Следом за Оззи и полковником вся группа прошла на лужайку, где Клану было указано место, на котором можно было оставаться до самого конца процесса.
– Оставайтесь здесь и ведите себя спокойно, – сказал им Оззи, – и полковник персонально проследит за тем, чтобы гвардейцы к вам не приставали.
Куклуксклановцы согласились.
Как и следовало ожидать, вид белых балахонов привел в раж толпу сторонников Карла Ли. Прозвучал хор слаженных голосов:
– Свободу Карлу Ли!
– Свободу Карлу Ли!
– Свободу Карлу Ли!
Потрясая кулаками, члены Клана разразились ответными криками:
– Поджарим Карла Ли!
– Поджарим Карла Ли!
– Поджарим Карла Ли!
Вдоль пешеходной дорожки, которая вела к главному входу, выстроились две шеренги гвардейцев. Еще две цепочки разделили на лужайке два враждебных лагеря.

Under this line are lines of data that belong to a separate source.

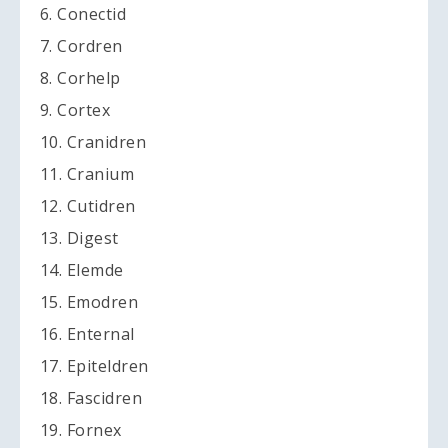
6. Conectid
7. Cordren
8. Corhelp
9. Cortex
10. Cranidren
11. Cranium
12. Cutidren
13. Digest
14. Elemde
15. Emodren
16. Enternal
17. Epiteldren
18. Fascidren
19. Fornex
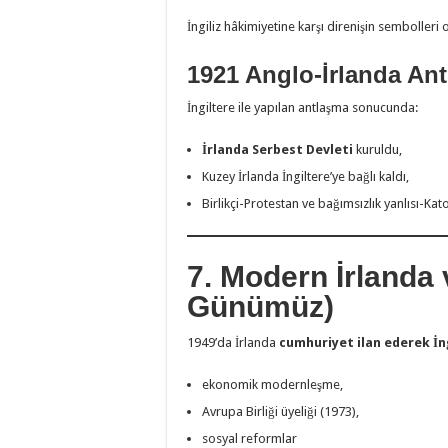
İngiliz hâkimiyetine karşı direnişin sembolleri 
1921 Anglo-İrlanda An
İngiltere ile yapılan antlaşma sonucunda:
İrlanda Serbest Devleti
kuruldu,
Kuzey İrlanda İngiltere’ye bağlı kaldı,
Birlikçi-Protestan ve bağımsızlık yanlısı-Kat
7. Modern İrlanda
Günümüz)
1949’da İrlanda
cumhuriyet ilan ederek İ
ekonomik modernleşme,
Avrupa Birliği üyeliği (1973),
sosyal reformlar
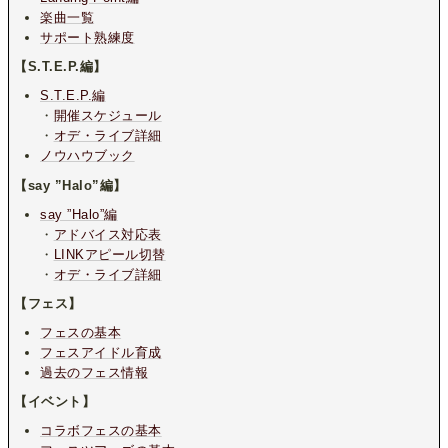
楽曲一覧
サポート熟練度
【S.T.E.P.編】
S.T.E.P.編
・
開催スケジュール
・
オデ・ライブ詳細
ノウハウブック
【say ”Halo”編】
say ”Halo”編
・
アドバイス対応表
・
LINKアピール切替
・
オデ・ライブ詳細
【フェス】
フェスの基本
フェスアイドル育成
過去のフェス情報
【イベント】
コラボフェスの基本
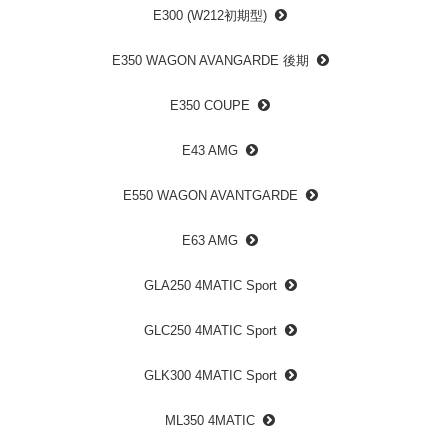
E300 (W212初期型)
E350 WAGON AVANGARDE 後期
E350 COUPE
E43 AMG
E550 WAGON AVANTGARDE
E63 AMG
GLA250 4MATIC Sport
GLC250 4MATIC Sport
GLK300 4MATIC Sport
ML350 4MATIC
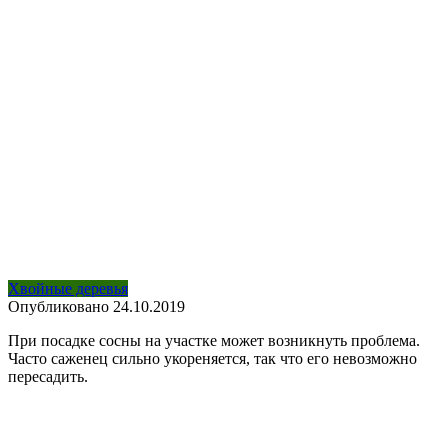
Хвойные деревья
Опубликовано
24.10.2019
При посадке сосны на участке может возникнуть проблема.
Часто саженец сильно укореняется, так что его невозможно
пересадить.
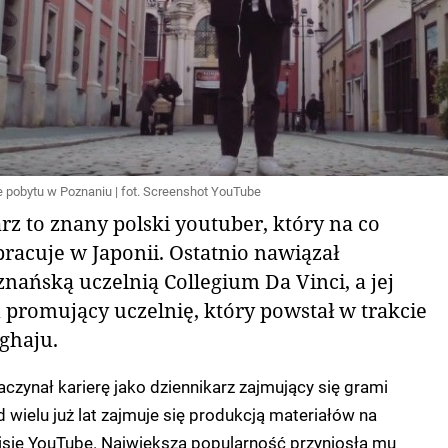
e pobytu w Poznaniu | fot. Screenshot YouTube
rz to znany polski youtuber, który na co
pracuje w Japonii. Ostatnio nawiązał
nańską uczelnią Collegium Da Vinci, a jej
m promujący uczelnię, który powstał w trakcie
ghaju.
aczynał karierę jako dziennikarz zajmujący się grami
wielu już lat zajmuje się produkcją materiałów na
isie YouTube. Największą popularność przyniosła mu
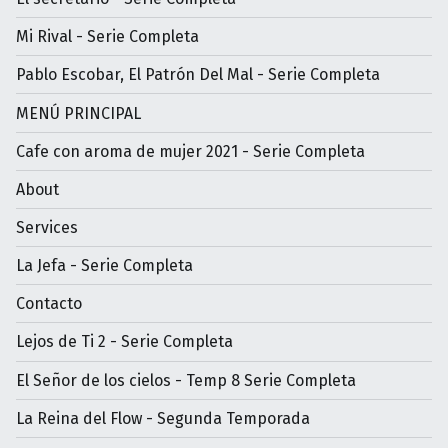
Mi Rival - Serie Completa
Pablo Escobar, El Patrón Del Mal - Serie Completa
MENÚ PRINCIPAL
Cafe con aroma de mujer 2021 - Serie Completa
About
Services
La Jefa - Serie Completa
Contacto
Lejos de Ti 2 - Serie Completa
El Señor de los cielos - Temp 8 Serie Completa
La Reina del Flow - Segunda Temporada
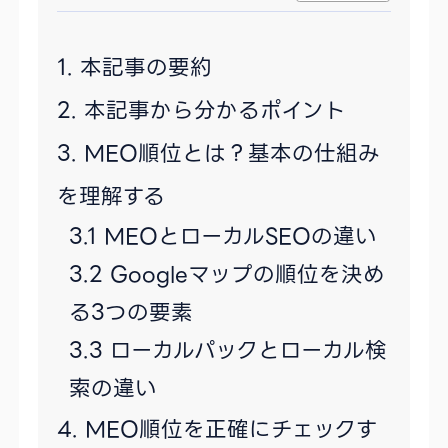
本記事の要約
本記事から分かるポイント
MEO順位とは？基本の仕組み
を理解する
MEOとローカルSEOの違い
Googleマップの順位を決め
る3つの要素
ローカルパックとローカル検
索の違い
MEO順位を正確にチェックす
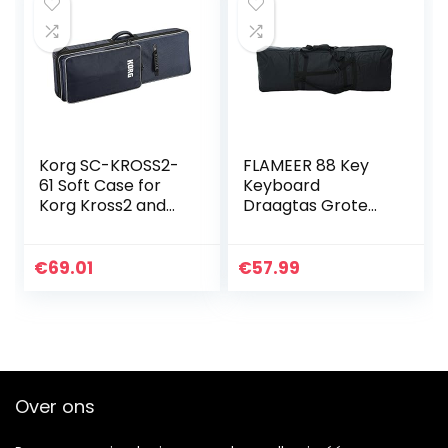
Korg SC-KROSS2-
FLAMEER 88 Key
61 Soft Case for
Keyboard
Korg Kross2 and
Draagtas Grote
Kross 61 Key
Opbergtas voor
Workstation
Digitale Elektrische
Piano Zwart
€
69.01
€
57.99
Over ons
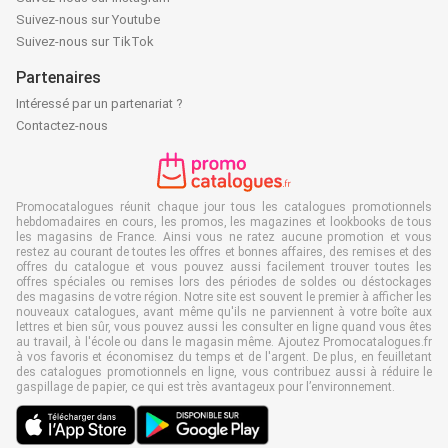
Suivez-nous sur Youtube
Suivez-nous sur TikTok
Partenaires
Intéressé par un partenariat ?
Contactez-nous
Promocatalogues réunit chaque jour tous les catalogues promotionnels
hebdomadaires en cours, les promos, les magazines et lookbooks de tous
les magasins de France. Ainsi vous ne ratez aucune promotion et vous
restez au courant de toutes les offres et bonnes affaires, des remises et des
offres du catalogue et vous pouvez aussi facilement trouver toutes les
offres spéciales ou remises lors des périodes de soldes ou déstockages
des magasins de votre région. Notre site est souvent le premier à afficher les
nouveaux catalogues, avant même qu'ils ne parviennent à votre boîte aux
lettres et bien sûr, vous pouvez aussi les consulter en ligne quand vous êtes
au travail, à l'école ou dans le magasin même. Ajoutez Promocatalogues.fr
à vos favoris et économisez du temps et de l'argent. De plus, en feuilletant
des catalogues promotionnels en ligne, vous contribuez aussi à réduire le
gaspillage de papier, ce qui est très avantageux pour l’environnement.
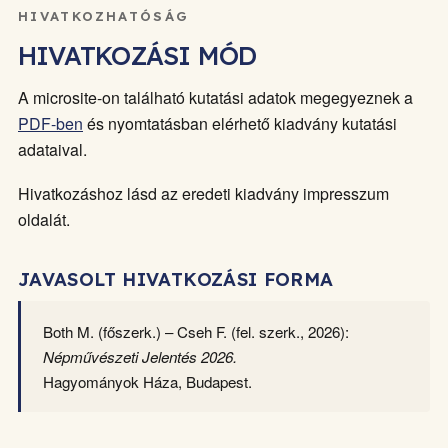
HIVATKOZHATÓSÁG
HIVATKOZÁSI MÓD
A microsite-on található kutatási adatok megegyeznek a
PDF-ben
és nyomtatásban elérhető kiadvány kutatási
adataival.
Hivatkozáshoz lásd az eredeti kiadvány impresszum
oldalát.
JAVASOLT HIVATKOZÁSI FORMA
Both M. (főszerk.) – Cseh F. (fel. szerk., 2026):
Népművészeti Jelentés 2026.
Hagyományok Háza, Budapest.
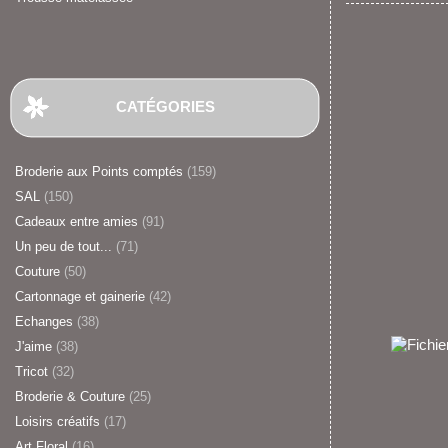
CATÉGORIES
Broderie aux Points comptés
(159)
SAL
(150)
Cadeaux entre amies
(91)
Un peu de tout...
(71)
Couture
(50)
Cartonnage et gainerie
(42)
Echanges
(38)
J'aime
(38)
Tricot
(32)
Broderie & Couture
(25)
Loisirs créatifs
(17)
Art Floral
(16)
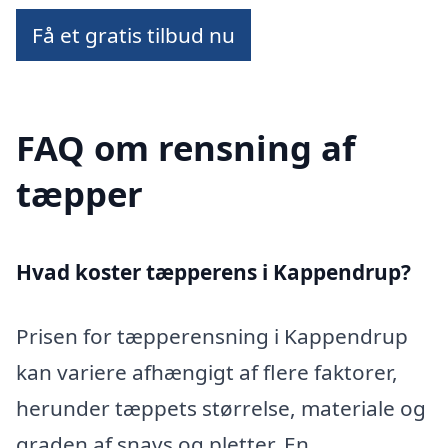
Få et gratis tilbud nu
FAQ om rensning af
tæpper
Hvad koster tæpperens i Kappendrup?
Prisen for tæpperensning i Kappendrup
kan variere afhængigt af flere faktorer,
herunder tæppets størrelse, materiale og
graden af snavs og pletter. En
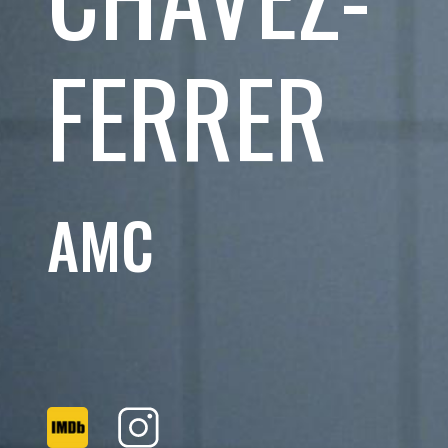
FERRER
CIA AGUERRIDOS INTERNATIO
Leandro Córdova Lucas
AMC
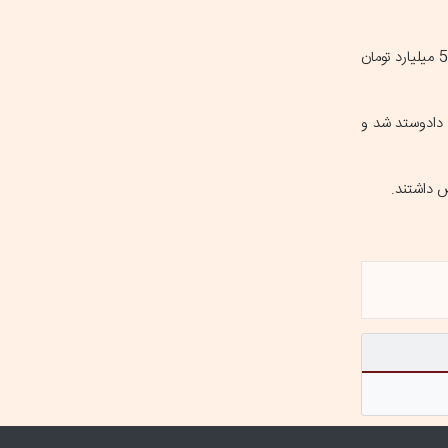
در معاملات امروز 388 نماد منفی و 275 نماد مثبت بودند؛ بیشترین میزان خروج پول حقیقی از گروه بانک‌ها با 149 میلیارد تومان و سپس خودرو با 51 میلیارد تومان
بهادار به ارزشی معادل 19 هزار و 444 میلیارد تومان، در قالب 123 هزار معامله دادوستد شد و
ص داشتند.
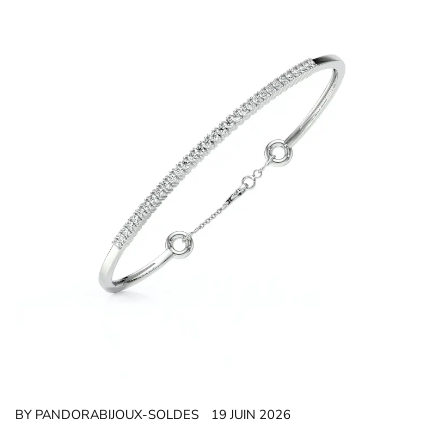
BY
PANDORABIJOUX-SOLDES
19 JUIN 2026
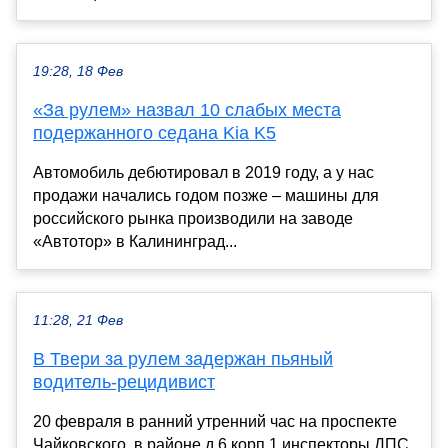
19:28, 18 Фев
«За рулем» назвал 10 слабых места
подержанного седана Kia K5
Автомобиль дебютировал в 2019 году, а у нас
продажи начались годом позже – машины для
российского рынка производили на заводе
«Автотор» в Калининград...
11:28, 21 Фев
В Твери за рулем задержан пьяный
водитель-рецидивист
20 февраля в ранний утренний час на проспекте
Чайковского, в районе д.6 корп.1 инспекторы ДПС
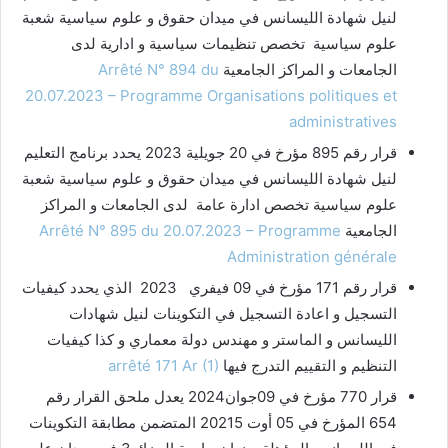
لنيل شهادة الليسانس في ميدان حقوق و علوم سياسية شعبة
علوم سياسية تخصص تنظيمات سياسية و ادارية لدى
الجامعات و المراكز الجامعية
Arrêté N° 894 du
20.07.2023 – Programme Organisations politiques et
administratives
قرار رقم 895 مؤرخ في 20 جويلية 2023 يحدد برنامج التعليم
لنيل شهادة الليسانس في ميدان حقوق و علوم سياسية شعبة
علوم سياسية تخصص ادارة عامة لدى الجامعات و المراكز
الجامعية
Arrêté N° 895 du 20.07.2023 – Programme
Administration générale
قرار رقم 171 مؤرخ في 09 فيفري 2023 الذي يحدد كيفيات
التسجيل و اعادة التسجيل في التكوينات لنيل شهادات
الليسانس و الماستر و مهندس دولة معماري و كذا كيفيات
التنظيم و التقييم التدرج فيها
arrêté 171 Ar (1)
قرار 770 مؤرخ في 09جوان2024 يعدل ملحق القرار رقم
654 المؤرخ في 05 أوت 20215 المتضمن مطابقة التكوينات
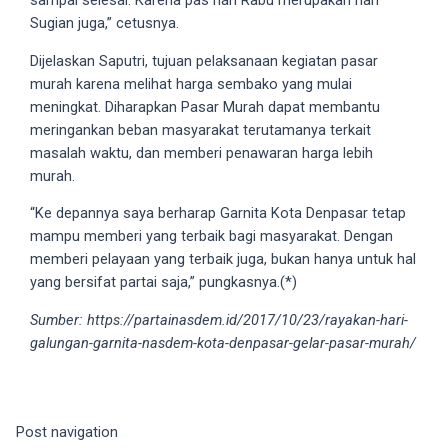
sampai selesai. Karena pas hari Rabu merupakan hari
18Tube.tv
Sugian juga,” cetusnya.
you’ll
also
Dijelaskan Saputri, tujuan pelaksanaan kegiatan pasar
find
murah karena melihat harga sembako yang mulai
exclusive
meningkat. Diharapkan Pasar Murah dapat membantu
porn
meringankan beban masyarakat terutamanya terkait
productions
masalah waktu, dan memberi penawaran harga lebih
shot
murah.
by
“Ke depannya saya berharap Garnita Kota Denpasar tetap
ourselves.
mampu memberi yang terbaik bagi masyarakat. Dengan
Surf
memberi pelayaan yang terbaik juga, bukan hanya untuk hal
around
yang bersifat partai saja,” pungkasnya.(*)
each
of
Sumber: https://partainasdem.id/2017/10/23/rayakan-hari-
our
galungan-garnita-nasdem-kota-denpasar-gelar-pasar-murah/
categorized
sex
sections
and
Post navigation
choose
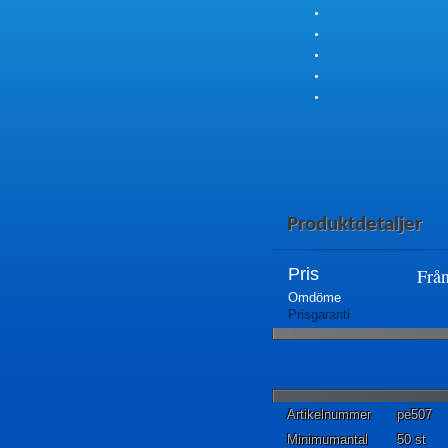
Produktdetaljer
Pris
Frå
Omdöme
Prisgaranti
Artikelnummer
pe507
Minimumantal
50 st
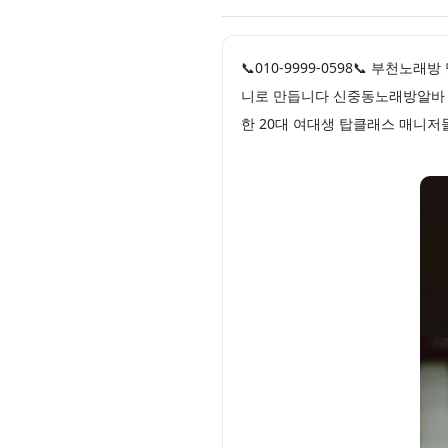
📞010-9999-0598📞 부
니로 만듭니다 신중동노래방알바 
한 20대 여대생 탑클래스 매니저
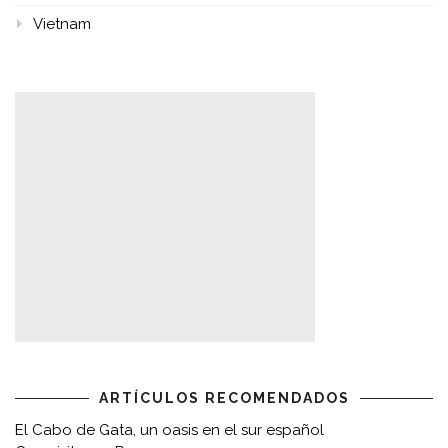
Vietnam
ARTÍCULOS RECOMENDADOS
El Cabo de Gata, un oasis en el sur español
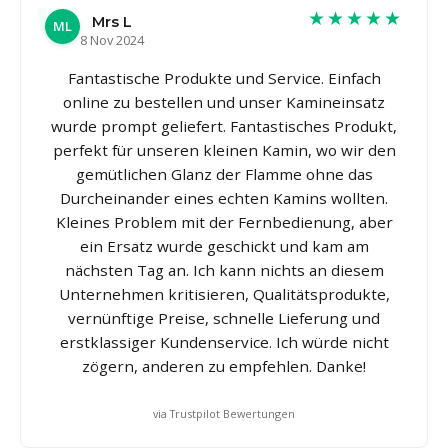
★★★★★
Mrs L
ML
8 Nov 2024
Fantastische Produkte und Service. Einfach
online zu bestellen und unser Kamineinsatz
wurde prompt geliefert. Fantastisches Produkt,
perfekt für unseren kleinen Kamin, wo wir den
gemütlichen Glanz der Flamme ohne das
Durcheinander eines echten Kamins wollten.
Kleines Problem mit der Fernbedienung, aber
ein Ersatz wurde geschickt und kam am
nächsten Tag an. Ich kann nichts an diesem
Unternehmen kritisieren, Qualitätsprodukte,
vernünftige Preise, schnelle Lieferung und
erstklassiger Kundenservice. Ich würde nicht
zögern, anderen zu empfehlen. Danke!
via Trustpilot Bewertungen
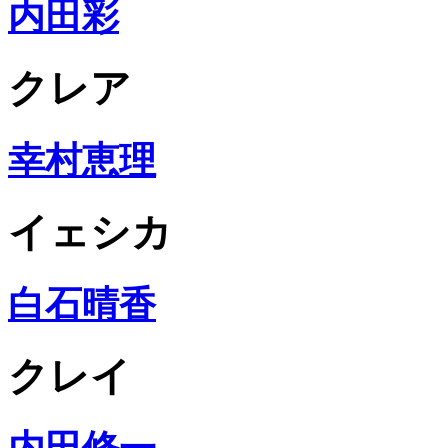
内田彩
クレア
幸村恵理
イェシカ
白石晴香
クレイ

Прибывавшие в здание суда кандидаты в жюри присяжных быстрым шагом проходили мимо солдат. В душе они проклинали чертовы повестки и с испугом вслушивались в поток ругательств, которыми обменивались толпа черных и небольшая группа белых.
Уважаемый прокурор округа, мистер Руфус Бакли, въехал на площадь на своем автомобиле и вежливо объяснил гвардейцам, кто он такой и что это в данных условиях значит. Ему разрешили оставить машину на стоянке у здания суда, там, где на асфальте краской были выписаны слова:
«Машина окружного прокурора». Репортеры сходили с ума: должно быть, важная шишка, если его пропустили сквозь заграждения. Бакли на минутку задержался в кабине своего потрепанного «кадиллака», давая журналистам возможность догнать его. Когда он, хлопнув дверцей, выбрался из машины, пресса уже окружила его. С улыбкой на лице он рассчитанно медленным шагом направился ко входу. Прокурор оказался не в силах устоять под градом вопросов и по меньшей мере восемь раз нарушил запрет судьи, после каждого ответа с улыбкой поясняя, что не имеет права давать никакую информацию. Позади него вышагивал Масгроув, неся в руке портфель «великого человека».